Вот почему мне в своих записях приходится говорить о событиях страшных и трагических. Но все это правда; я рассказываю лишь то, что видел своими глазами.
Если мне удастся показать хотя бы тысячную долю тех страданий, которые принес людям фашизм, то я уже выполню добрую половину своего долга перед тобой, дорогой читатель. А другая половина моего долга в том, чтобы рассказать, как мы устояли в фашистской неволе, не покорились страху сорока смертей.
...Настала зима 1941 года. Смерть подступила к нам еще на один шаг. Было голодно - теперь пошли еще лютые морозы. Снега, правда, было пока немного: там и сям проглядывало темное тело земли, точно она была застлана изодранной простыней. Либо оттого, что я сам мерз, либо еще отчего-то, но мне чудилось, что земля тоже ноет от стужи.
В бараках негде согреться. Станешь босиком на цементный пол - подошвы обжигает холодом. Пленные накручивают на ноги или нашивают на спину любую тряпку, какая попадется под руки. Некоторые раздобыли где-то пеньковой веревки и плетут себе лапти. А у меня и шинелишки нет. В теплые дни еще можно было терпеть. Но что делать сейчас? Правда, Гриша скроил мне из какой-то мешковины нагрудник. Но разве в нем согреешься?
Как можно было вынести такую лютую зиму в нетопленных бараках? Но мы вынесли. Ведь в нас жила неугасимая надежда. В нашей крови клокотали гнев и ненависть к врагу. Это они согревали нас изнутри.
...Сейчас, в морозные дни, я обычно сижу в бараке, "караулю место". А Гриша уходит "на базар".
Не удивляйтесь: у нас в лагере был "базар". В середине дня пленные высыпали во двор и устраивали своего рода толкучку. В руках у них можно было видеть разные тряпки, пилотки, обмотки, гимнастерки, пуговицы и тому подобные вещи. По нужде, по надобности мы торговались и обменивались своим товаром. Это называлось "махнуть". В иные дни на базаре появлялись даже часы. А в последнее время стали выносить и крупные вещи: брюки и даже шинели. Это была одежда с умерших.

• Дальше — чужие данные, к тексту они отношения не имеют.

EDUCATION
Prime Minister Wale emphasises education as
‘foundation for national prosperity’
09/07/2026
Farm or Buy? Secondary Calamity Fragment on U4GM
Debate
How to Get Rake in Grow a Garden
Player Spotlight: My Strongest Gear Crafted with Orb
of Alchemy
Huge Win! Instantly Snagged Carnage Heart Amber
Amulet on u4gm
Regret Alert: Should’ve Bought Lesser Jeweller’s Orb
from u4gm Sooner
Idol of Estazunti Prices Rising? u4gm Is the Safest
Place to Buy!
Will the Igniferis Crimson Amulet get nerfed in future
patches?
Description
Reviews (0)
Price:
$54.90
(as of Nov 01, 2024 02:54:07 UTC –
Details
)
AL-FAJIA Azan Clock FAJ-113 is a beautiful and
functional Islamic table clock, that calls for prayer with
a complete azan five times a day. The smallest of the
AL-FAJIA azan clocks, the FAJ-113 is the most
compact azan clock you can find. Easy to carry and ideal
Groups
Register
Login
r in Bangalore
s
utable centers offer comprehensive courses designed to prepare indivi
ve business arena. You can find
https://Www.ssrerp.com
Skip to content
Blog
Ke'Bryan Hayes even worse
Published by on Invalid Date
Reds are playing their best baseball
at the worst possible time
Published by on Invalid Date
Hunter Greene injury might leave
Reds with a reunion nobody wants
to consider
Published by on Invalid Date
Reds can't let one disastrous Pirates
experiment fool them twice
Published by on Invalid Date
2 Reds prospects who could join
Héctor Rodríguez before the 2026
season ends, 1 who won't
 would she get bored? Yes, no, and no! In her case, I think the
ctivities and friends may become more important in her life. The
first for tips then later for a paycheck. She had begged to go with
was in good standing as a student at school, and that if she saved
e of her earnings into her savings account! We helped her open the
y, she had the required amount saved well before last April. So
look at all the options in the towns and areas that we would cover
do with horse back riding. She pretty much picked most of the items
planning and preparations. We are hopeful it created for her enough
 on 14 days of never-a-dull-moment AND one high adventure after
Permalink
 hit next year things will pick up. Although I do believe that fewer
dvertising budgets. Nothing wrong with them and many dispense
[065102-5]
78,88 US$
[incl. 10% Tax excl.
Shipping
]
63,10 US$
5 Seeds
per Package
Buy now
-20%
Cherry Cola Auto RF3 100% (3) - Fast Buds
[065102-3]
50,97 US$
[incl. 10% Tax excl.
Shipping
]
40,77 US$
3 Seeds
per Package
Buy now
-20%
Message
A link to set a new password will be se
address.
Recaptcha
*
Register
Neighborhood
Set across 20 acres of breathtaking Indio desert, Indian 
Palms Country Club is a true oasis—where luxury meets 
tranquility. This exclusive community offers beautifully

На этот базар и отправился сейчас Гриша. Мне холодно. Я подтягиваю колени к подбородку, опускаю голову, стараясь согреться собственным дыханием. В такие минуты кажется, что умереть было бы легче. Мрачные думы овладевают мной, и я, сам того не замечая, впадаю мало-помалу в забытье. Вдруг на меня опускается что-то теплое. Опускается и словно вбирает в себя - мягкое, точно облачко, - и весь я млею, согреваясь.
И вдруг я слышу:
- Ну, брат, довольно тебе отсыпаться. А то будто десять лет подряд не спал. - И с меня срывают шинель.
Я открываю глаза и вижу смеющегося Гришу. Возле него сидит еще один товарищ. Я ничего не понимаю.
- Знакомься, - говорит Гриша. - Мой земляк, Никита Лазарев, на "базаре" встретил.
Протягиваю руку. Знакомимся. Однако меня интересует другое; я думал, что укрыт Гришиной шинелью, но сейчас вижу: его шинель на нем самом. Значит...
Гриша, поняв мои мысли, весело хлопает меня по плечу.
- Носи на здоровье, татарчонок! - говорит он, широко улыбаясь.
На лице Никиты отразилось большое горе. Лет ему, пожалуй, не больше тридцати пяти, а выглядит он старым и очень изможденным. Лицо покрыто рыжей бородой, щеки провалились, шея вытянулась. Костлявые плечи угловато торчат из-под шинели. Лишь серые глаза горят какой-то упрямой силой. "Красив, наверно, был когда-то парень", - подумал я, глядя на него.
Никита тем временем тоже пытливо разглядывал меня.
- И давно ты тут? - спросил он. Мы разговорились. Я узнал, что до войны Никита работал в Москве на часовом заводе. Оттуда ушел на фронт. В бою его контузило, и в себя он пришел уже у немцев. В лагере Никита встретил своего старшего брата. Но они недолго побыли вместе: старший две недели промучился животом и вчера умер.
Я в свою очередь рассказал ему о себе. Так мы познакомились, и в наш маленький коллектив вошел новый друг Никита Лазарев...
Близился вечер.
- Сколько сейчас времени? - спросил я Гришу.
- Что, к милой на свидание собираешься? - проговорил тот, хитровато улыбаясь. Но на часы не взглянул. Свои ручные часики он носил обычно в рукаве, в кармашке, пришитом изнутри. Это спасало часы при обысках.